Saved entries
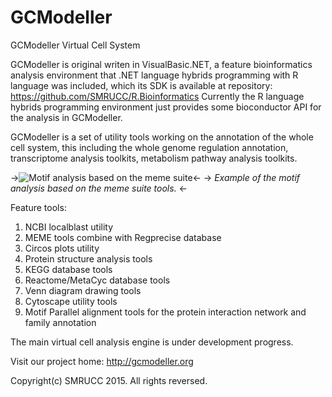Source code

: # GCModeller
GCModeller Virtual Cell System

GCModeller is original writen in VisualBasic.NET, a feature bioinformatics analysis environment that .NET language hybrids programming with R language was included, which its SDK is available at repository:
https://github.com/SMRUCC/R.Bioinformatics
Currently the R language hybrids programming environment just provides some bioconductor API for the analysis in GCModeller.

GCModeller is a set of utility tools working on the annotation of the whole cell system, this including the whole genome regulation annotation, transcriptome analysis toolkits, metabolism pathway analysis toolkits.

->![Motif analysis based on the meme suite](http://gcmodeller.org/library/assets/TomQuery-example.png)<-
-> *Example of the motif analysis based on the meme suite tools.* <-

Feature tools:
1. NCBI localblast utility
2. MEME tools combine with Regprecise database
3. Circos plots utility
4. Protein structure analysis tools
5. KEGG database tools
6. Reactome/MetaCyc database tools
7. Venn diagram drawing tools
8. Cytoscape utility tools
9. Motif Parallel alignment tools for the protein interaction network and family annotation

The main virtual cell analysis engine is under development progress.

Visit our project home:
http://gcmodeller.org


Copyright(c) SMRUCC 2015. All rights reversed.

▶ [EXERCISE DIRECTIONS]:
Please restate each entry exactly, but drop any picture it holds.

▶ [ANSWER TO THIS EXERCISE]:
Source code

: # GCModeller
GCModeller Virtual Cell System

GCModeller is original writen in VisualBasic.NET, a feature bioinformatics analysis environment that .NET language hybrids programming with R language was included, which its SDK is available at repository:
https://github.com/SMRUCC/R.Bioinformatics
Currently the R language hybrids programming environment just provides some bioconductor API for the analysis in GCModeller.

GCModeller is a set of utility tools working on the annotation of the whole cell system, this including the whole genome regulation annotation, transcriptome analysis toolkits, metabolism pathway analysis toolkits.

->![Motif analysis based on the meme suite](http://gcmodeller.org/library/assets/TomQuery-example.png)<-
-> *Example of the motif analysis based on the meme suite tools.* <-

Feature tools:
1. NCBI localblast utility
2. MEME tools combine with Regprecise database
3. Circos plots utility
4. Protein structure analysis tools
5. KEGG database tools
6. Reactome/MetaCyc database tools
7. Venn diagram drawing tools
8. Cytoscape utility tools
9. Motif Parallel alignment tools for the protein interaction network and family annotation

The main virtual cell analysis engine is under development progress.

Visit our project home:
http://gcmodeller.org


Copyright(c) SMRUCC 2015. All rights reversed.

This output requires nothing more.